The fugitive air pollutant emission factors from relief valves, piping valves, open-ended piping lines or drains, piping flanges, sample connections, and seals on pump and compressor shafts are discussed and included in the report EPA-458/R-95-017, "Protocol for Equipment Leak Emission Estimates" which is included in the Chapter 5 section of AP 42. That report includes the emission factors developed by the EPA for petroleum refineries and for the synthetic organic chemical industry (SOCMI).

In most cases, the emission factors in Chapter 5 are included for both uncontrolled conditions before emission reduction controls are implemented and controlled conditions after specified emission reduction methods are implemented.
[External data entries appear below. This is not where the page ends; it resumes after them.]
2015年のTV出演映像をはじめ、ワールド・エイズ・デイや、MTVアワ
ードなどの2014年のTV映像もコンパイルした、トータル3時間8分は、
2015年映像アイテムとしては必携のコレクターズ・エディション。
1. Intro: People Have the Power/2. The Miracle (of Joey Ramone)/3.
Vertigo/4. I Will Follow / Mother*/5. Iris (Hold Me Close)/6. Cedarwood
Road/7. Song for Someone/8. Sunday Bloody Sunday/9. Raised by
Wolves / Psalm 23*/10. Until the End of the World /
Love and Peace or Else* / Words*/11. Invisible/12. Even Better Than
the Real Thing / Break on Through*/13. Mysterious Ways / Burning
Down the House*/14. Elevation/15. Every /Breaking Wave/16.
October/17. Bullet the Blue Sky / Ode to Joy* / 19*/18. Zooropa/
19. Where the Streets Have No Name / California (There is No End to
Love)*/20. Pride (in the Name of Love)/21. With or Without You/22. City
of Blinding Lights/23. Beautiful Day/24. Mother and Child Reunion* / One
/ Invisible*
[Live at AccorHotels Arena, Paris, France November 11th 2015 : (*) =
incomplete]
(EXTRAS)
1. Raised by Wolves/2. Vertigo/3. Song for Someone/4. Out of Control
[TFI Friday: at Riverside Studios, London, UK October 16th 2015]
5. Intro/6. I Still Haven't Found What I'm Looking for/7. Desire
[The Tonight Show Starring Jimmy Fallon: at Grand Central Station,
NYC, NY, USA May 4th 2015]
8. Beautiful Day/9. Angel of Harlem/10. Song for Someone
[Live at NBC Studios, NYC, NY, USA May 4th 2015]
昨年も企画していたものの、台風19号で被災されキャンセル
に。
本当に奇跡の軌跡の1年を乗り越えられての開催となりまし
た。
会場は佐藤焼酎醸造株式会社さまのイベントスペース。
Chapter 7 "Liquid Storage Tanks" is devoted to the methodology for calculating the emissions losses from the six basic tank designs used for organic liquid storage: fixed roof (vertical and
horizontal), external floating roof, domed external (or covered) floating roof, internal floating roof, variable vapor space, and pressure (low and high). The methodology in Chapter 7 was developed by the American Petroleum Institute in collaboration with the EPA.

The EPA has developed a software program named "TANKS" which performs the Chapter 7 methodology for calculating emission losses from storage tanks. The program's installer file along with a user manual, and the source code are available on the Internet.

Chapters 5 and 7 discussed above are illustrative of the type of information contained in the other chapters of AP 42. Many of the fugitive emission factors in Chapter 5 and the emissions calculation methodology in Chapter 7 and the TANKS program also apply to many other industrial categories besides the petroleum industry.